Partners expand cancer program
Tarrytown-based ENT and Allergy Associates L.L.P. and The Mount Sinai Medical Center in New York City are expanding their clinical partnership to screen and treat patients for esophageal cancer.
Started in 2007, the first-of-its-kind partnership has treated nearly 2,000 patients in a comprehensive screening and treatment program for head and neck cancer. Dr. Wayne Eisman, president of ENTA, said the specialty group practice and Mount Sinai will expand their affiliation to include the diagnosis and treatment of esophageal cancer.
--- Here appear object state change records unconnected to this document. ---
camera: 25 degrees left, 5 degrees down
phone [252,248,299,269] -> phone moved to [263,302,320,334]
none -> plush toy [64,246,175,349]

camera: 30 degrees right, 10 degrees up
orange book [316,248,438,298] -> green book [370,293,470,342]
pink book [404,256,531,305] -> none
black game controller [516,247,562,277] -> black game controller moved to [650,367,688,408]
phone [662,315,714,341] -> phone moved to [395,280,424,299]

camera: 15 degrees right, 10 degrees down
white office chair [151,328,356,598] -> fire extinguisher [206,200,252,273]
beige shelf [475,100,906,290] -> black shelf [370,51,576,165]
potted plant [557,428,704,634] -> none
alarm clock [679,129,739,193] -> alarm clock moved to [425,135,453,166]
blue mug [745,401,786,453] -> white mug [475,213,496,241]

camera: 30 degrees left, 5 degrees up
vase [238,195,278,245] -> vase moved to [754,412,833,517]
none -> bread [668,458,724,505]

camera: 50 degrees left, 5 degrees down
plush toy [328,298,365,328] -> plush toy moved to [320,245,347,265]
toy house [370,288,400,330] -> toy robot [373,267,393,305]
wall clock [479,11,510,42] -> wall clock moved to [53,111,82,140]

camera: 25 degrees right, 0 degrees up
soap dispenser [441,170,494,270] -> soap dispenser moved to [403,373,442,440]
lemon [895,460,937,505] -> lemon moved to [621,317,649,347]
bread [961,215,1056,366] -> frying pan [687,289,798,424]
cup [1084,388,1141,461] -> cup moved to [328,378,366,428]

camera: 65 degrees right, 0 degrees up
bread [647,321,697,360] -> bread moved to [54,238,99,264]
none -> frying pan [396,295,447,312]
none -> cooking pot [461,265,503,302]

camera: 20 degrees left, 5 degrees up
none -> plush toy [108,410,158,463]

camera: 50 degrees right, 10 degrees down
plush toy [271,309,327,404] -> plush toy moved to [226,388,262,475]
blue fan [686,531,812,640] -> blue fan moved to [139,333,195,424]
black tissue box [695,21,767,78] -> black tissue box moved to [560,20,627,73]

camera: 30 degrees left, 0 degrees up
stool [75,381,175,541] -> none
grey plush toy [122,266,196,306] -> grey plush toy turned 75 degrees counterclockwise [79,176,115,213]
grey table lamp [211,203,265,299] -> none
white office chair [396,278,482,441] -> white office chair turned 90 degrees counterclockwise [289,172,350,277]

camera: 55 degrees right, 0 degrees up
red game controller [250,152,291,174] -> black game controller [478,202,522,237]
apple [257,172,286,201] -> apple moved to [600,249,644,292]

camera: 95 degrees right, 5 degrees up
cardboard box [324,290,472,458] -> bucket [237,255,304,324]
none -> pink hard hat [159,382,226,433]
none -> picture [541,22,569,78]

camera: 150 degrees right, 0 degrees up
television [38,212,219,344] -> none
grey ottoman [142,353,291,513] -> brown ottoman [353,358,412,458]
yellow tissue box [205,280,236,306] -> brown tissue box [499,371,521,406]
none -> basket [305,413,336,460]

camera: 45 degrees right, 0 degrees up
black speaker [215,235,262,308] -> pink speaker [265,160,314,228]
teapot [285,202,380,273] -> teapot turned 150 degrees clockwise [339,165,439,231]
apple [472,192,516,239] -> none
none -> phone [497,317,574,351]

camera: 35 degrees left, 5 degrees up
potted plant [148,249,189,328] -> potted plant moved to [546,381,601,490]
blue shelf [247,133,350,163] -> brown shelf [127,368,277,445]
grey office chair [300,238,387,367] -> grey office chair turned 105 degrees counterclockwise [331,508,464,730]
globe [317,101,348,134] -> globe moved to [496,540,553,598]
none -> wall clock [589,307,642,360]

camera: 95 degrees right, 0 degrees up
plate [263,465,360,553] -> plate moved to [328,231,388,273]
Patients will benefit from a comprehensive program that begins with an examination in a local ENTA office in the metropolitan area. If further care is needed, the patient will be sent to a gastrointestinal doctor in his or her community. Patients with suspected lesions will be treated at the division of gastroenterology at Mount Sinai.
A type of esophageal cancer related to acid reflux disease and adenocarcinoma of the esophagus has increased 500 percent in men and 300 percent in women since 1975, according to the National Cancer Institute.
Dr. Jonathan Aviv, clinical director of the voice and swallowing center at ENTA, said the technique for screening of the esophagus, called transnasal esophagoscopy, takes only minutes to perform while the patient is awake and unmedicated. The minimally invasive technique was pioneered by doctors at ENTA.
Hospital named sinus center
Sound Shore Medical Center of Westchester in New Rochelle has been designated a Sinus Center of Excellence in the treatment of chronic sinusitis.
Sound Shore officials said it is one of only two hospitals in Westchester and only the fourth in New York to receive the distinction. Hudson Valley Hospital Center in Cortlandt Manor is the other sinus center in the county.
Patients with chronic sinusitis are treated with balloon sinuplasty, a minimally invasive, innovative system, at the Sound Shore Medical Center division of otolaryngology. The technique, which uses a balloon to spread and open the sinuses, can replace conventional sinus surgery that requires removal of bone and tissue to open passageways.
Dr. Matthew J. Kates, chief of head and neck surgery in the New Rochelle hospital”™s otolaryngology division, called it the first innovation in sinus surgery in nearly 20 years.